What were you like as a college student?
 I was just like any other college students: easy going, self-confident but self-conscious at the same time, not really concerned about anything in life until the last year in school when the prospects of life outside the campus descend upon them and they suddenly have to grow up and start looking like odd creatures not belonging to either side of the wall. The 1980s, when I was in college, was a time when many students spent more time demonstrating against the government than studying. I was not an activist but I still remember the earnest, idealistic and somewhat polemical energy that hung over the campus back then.
Your major was Economics in university, but why did you study English Translation at the graduate school? Was there any reason?
 When I entered college, I had a vague notion of becoming an economist, but that changed when I returned to the campus after my military service. I was no longer interested in economics. I didn’t know what to do after college. The country was about to play host to the 1988 Olympics and there was a great push to learn English. Everyone seemed to study English. At every library desk, you saw a student cramming for the TOEFL. I was never good at English in high school, but I thought I had better catch up. I began studying the language alone. I could only make a slow progress, teaching myself the grammar and vocabulary others attained in high school. But from early on, I could see a whole new world opening up, with its rich archives of books and other literature, if I learn a foreign language. I never intended to become a translator or interpreter when I enrolled in the graduate course. I went there to give myself two more years to think about what to do with the rest of my life.
When you were a university student, were you interested in reading newspapers or books, and writing essays? If you were, how often did you write essays or read them?
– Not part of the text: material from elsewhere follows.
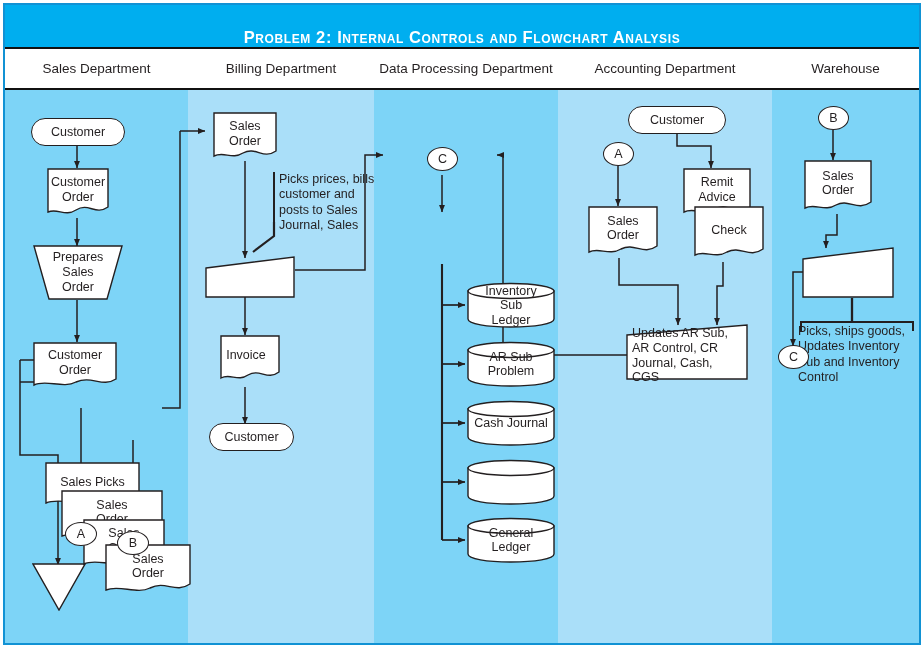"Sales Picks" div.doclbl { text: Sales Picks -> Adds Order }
 I never wrote anything other than papers -or “reports,” as we called them - for the classes we took. I didn’t read newspapers. There used to be a magazine called “Changjakgwa bipyong.” The government banned it for carrying stuff it didn't like. But you could buy the old copies of the magazine as one encyclopedia-size package and pay for it in installments. My sister owned one and I read through it. It was my most serious reading in college. As its name suggests, the magazine carried both fiction and criticism.
What caused you to report on the “No Gun Ri Massacre?”
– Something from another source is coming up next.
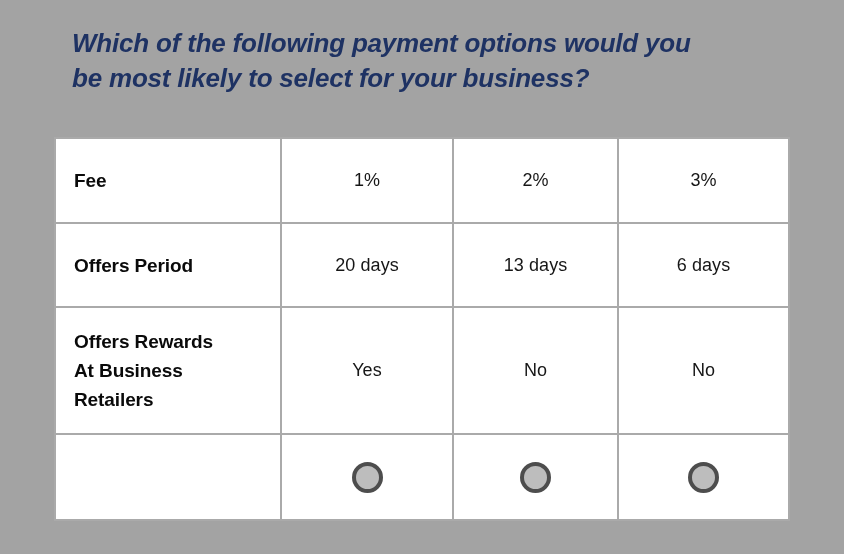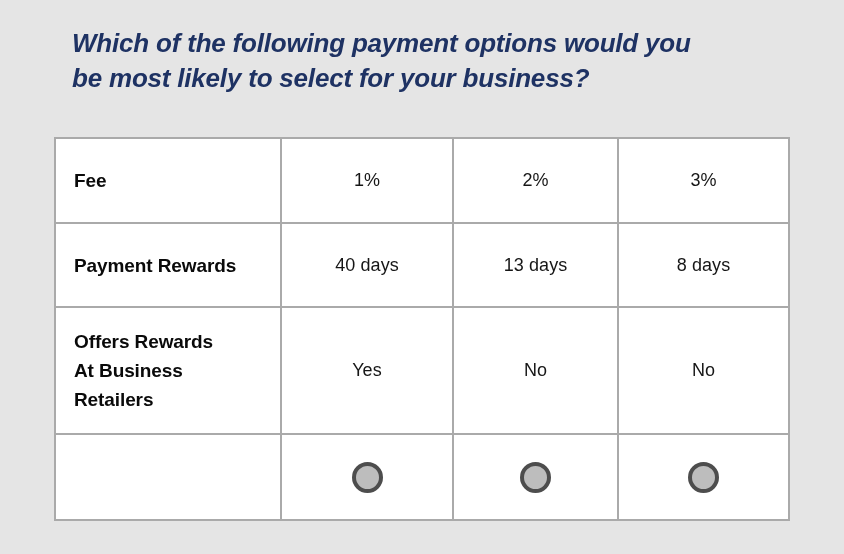"Which of the following payment" #page { background: #e5e5e5 -> #a3a3a3 }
 For years, families of the victims had been asking the U.S. and South Korean governments to open an investigation. As a reporter working for an American news agency at the time, I thought that American newspaper readers should read about what these Korean families had.
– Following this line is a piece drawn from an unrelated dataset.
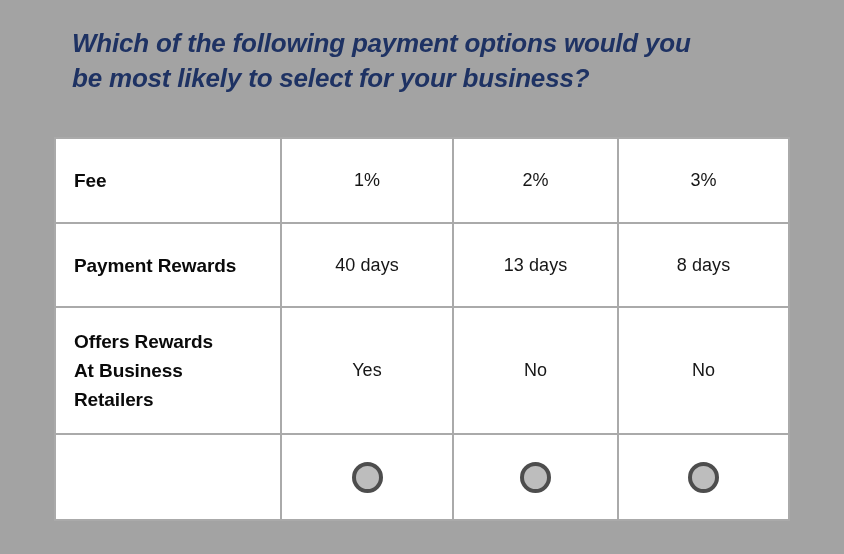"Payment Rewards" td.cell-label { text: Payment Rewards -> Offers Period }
How did you prepare to write this article?
 It took many months of reporting and research both in South Korea and in the United States. Among other things, my colleagues and I have interviewed both Korean victims and American veterans and our team studied many thousands of pages of historical documents from the American national archives and other sources.
Which article was the most difficult to complete? Why?
 When you understand something well, you can write about it clearly, with logic and confidence and even with a tone and voice. If you don't grasp your topic through reporting and research and thinking it through, you will find it hard to write about it.
What word was the most ambiguous to translate from Korean to English? How did you explain it?
 It depends on the context how you can best translate such words. For instance, what does a Korean politician mean when he says “유감이다?”
These days, many students have difficulty in writing. Can you give any advice for them? Do you have any advice for students who want to be reporter?
 Learning to write well takes time, just as learning to play the piano well takes years of practicing. It's not a skill you can master after a certain number of years of trying. I would suggest that you read a lot - and when you come upon an essay, a passage, a sentence or even a turn of phrase you like - think hard about what made it so good and pleasing to read. That is the first step. Then you should write a lot - and try to be as good as you can each time you write something, be it an email or school term paper.